◆ Extrait du document ◆
L’ambivalence des sentiments.

Nana to Kaoru est un manga d’Amazume Ryuta, publié depuis le 4 janvier 2008 dans le périodique japonais Young Animal. Bien que publié seulement au japon, ce manga coquin s’est vu traduit de manière officieuse dans de nombreuses langues, et a depuis acquis un certain succès. Succès principalement dû à une caractérisation des personnages intéressante et un scénario construit et cohérent, deux points qui enrobent ce manga “ecchi” qui traite des sulfureux sujets du bondage et du sado-masochisme.

La belle et la bête. Art officiel.

D’emblée, nous sommes accueillis par des détails qui ne trompent pas : dessin propre, trait maitrisé, présence de background, dialogues supérieurs à la moyenne…Tout cela peut paraitre idiot dit ainsi, mais pour le lecteur averti de mangas pornographiques, on sait déjà qu’on ne joue pas dans la même cour. L’auteur affiche sans vergogne le caractère outrageux de l’œuvre et nous livre un pur produit érotique, au sens noble du terme.  S’affranchissant de tous repères spatio-temporels particuliers (pas de lieu nommé, pas de date de calendrier précise), on peut situer l’action n’importe où, à une époque certes globalement contemporaine, mais un simple changement d’environnement suffirait à la transposer n’importe où ailleurs sans casser l’œuvre en elle-même.

Ce qui va alors parler au lecteur, ce sont les personnages.

Nana est une jeune fille bien sous tous rapports. Très bonne en classe, en sport, toujours polie et bien habillée, dotée d’une grande beauté et d’une intelligence qu’on nous décrit comme perspicace. Cependant, on se rend vite compte que, intérieurement, cette jeune demoiselle souffre profondément de son statut de madame parfaite, obligée de garder son maintien en toute circonstance, de n’avoir jamais le temps de souffler. Ce terme est assez important dans le sens où elle nommera “Breathers” (que l’on pourrait traduire par “Respirations” ) les moments qu’elle passera avec Kaoru. Ces Respirations sont littéralement le fil rouge de l’intrigue.

D’aucuns un peu puritains oseraient dire qu’en ayant gouté au fruit défendu, elle ne peut s’empêcher de continuer. J’aimerais plutôt souligner le fait qu’elle trouve un support personnel afin de contrebalancer le stress quotidien. Après tout, certains vont bien courir à cinq heures du matin dans le froid hivernal (ce que je trouve, à titre personnel, très con). Sous le vernis de la femme parfaite, désirable et désirée, se cache donc une jeune adulte peu sûre d’elle, obligée de se masquer réellement aux yeux du monde afin de ressembler à une vision précise de la femme (ici la femme japonaise). Et oui, il s’agit bien de la femme, alors que l’on pourrait s’attendre à voir un homme dans cette situation de tout parfait ( ?) (travail à l’école, puis boulot, prestance et présence). Le fait qu’elle cherche à cacher son attirance pour le SM, comme un secret honteux dont nul ne devrait percer le jour, renvoie encore à cette idée de masque social.

◆ Consignes des tâches ◆
1) D'après l'extrait sur Nana to Kaoru, dans quel périodique japonais ce manga est-il publié ?
2) Transcrivez fidèlement le passage de l'extrait sur Nana to Kaoru qui commence par « Nana to Kaoru » et va jusqu'à « bête. Art officiel. » inclus.
3) Selon l'extrait sur Nana to Kaoru, pour quelle raison l'action du manga peut-elle être située n'importe où ?
La liste placée ci-après ne joue aucun rôle dans ce travail.

◆ Données brutes ◆
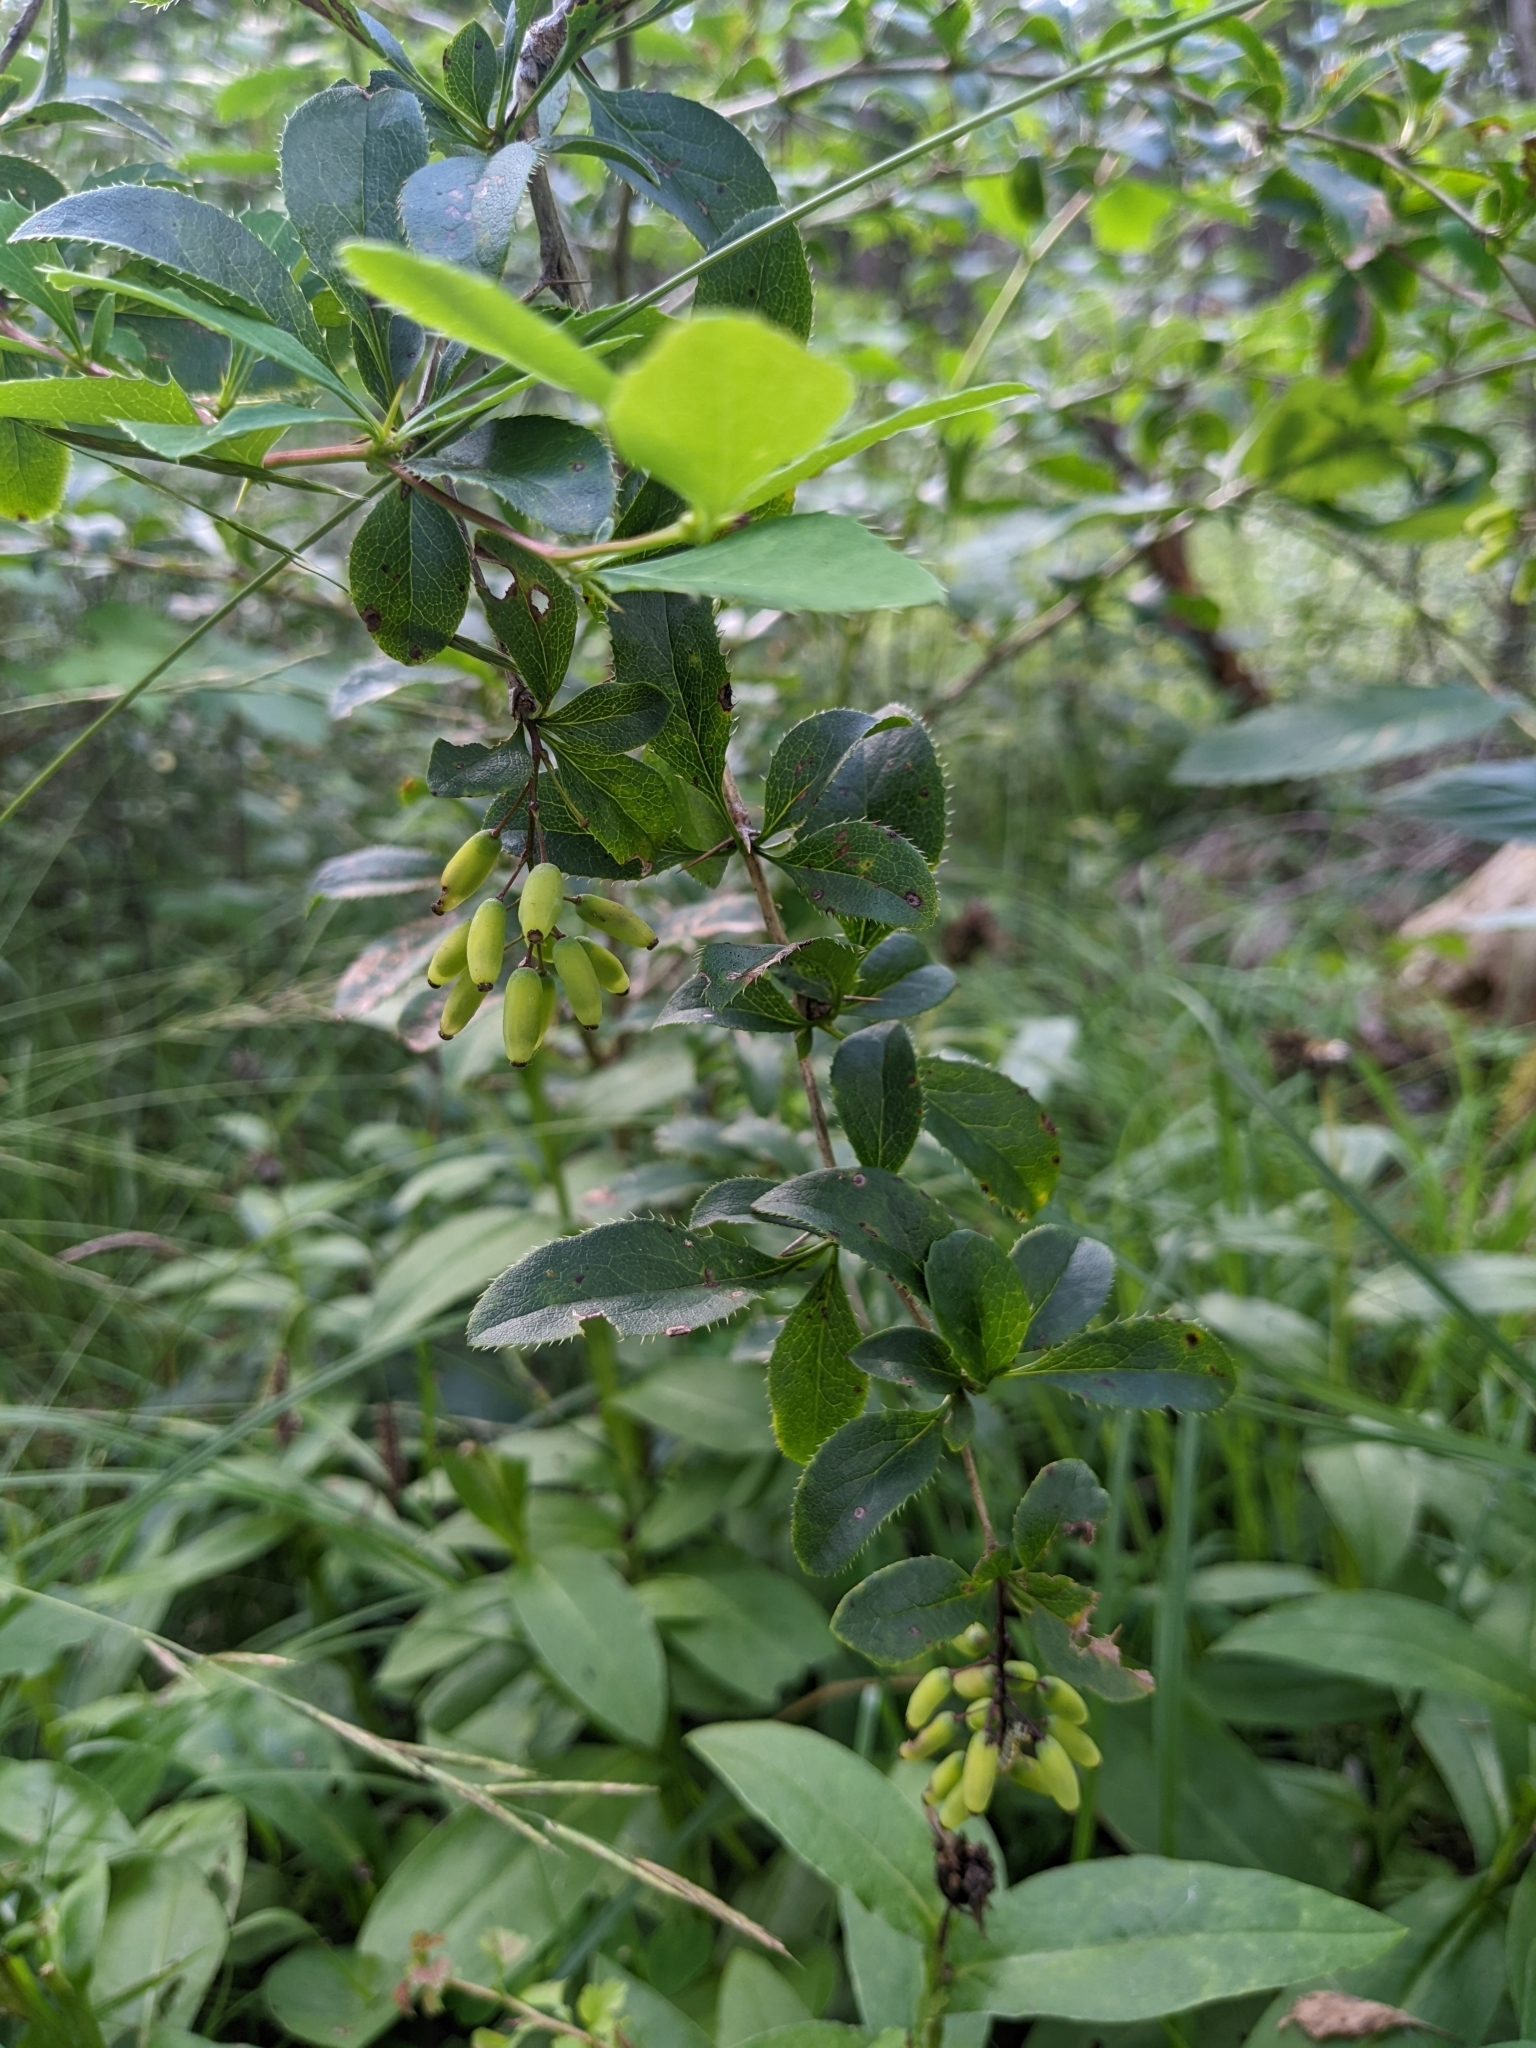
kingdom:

◆ Réponses aux tâches ◆
1) Dans le périodique japonais Young Animal.

2)
Nana to Kaoru est un manga d’Amazume Ryuta, publié depuis le 4 janvier 2008 dans le périodique japonais Young Animal. Bien que publié seulement au japon, ce manga coquin s’est vu traduit de manière officieuse dans de nombreuses langues, et a depuis acquis un certain succès. Succès principalement dû à une caractérisation des personnages intéressante et un scénario construit et cohérent, deux points qui enrobent ce manga “ecchi” qui traite des sulfureux sujets du bondage et du sado-masochisme.

La belle et la bête. Art officiel.

3) L'œuvre s'affranchit de tout repère spatio-temporel particulier : aucun lieu n'y est nommé et aucune date de calendrier précise n'est donnée. Un simple changement d'environnement suffirait donc à la transposer ailleurs sans casser l'œuvre elle-même.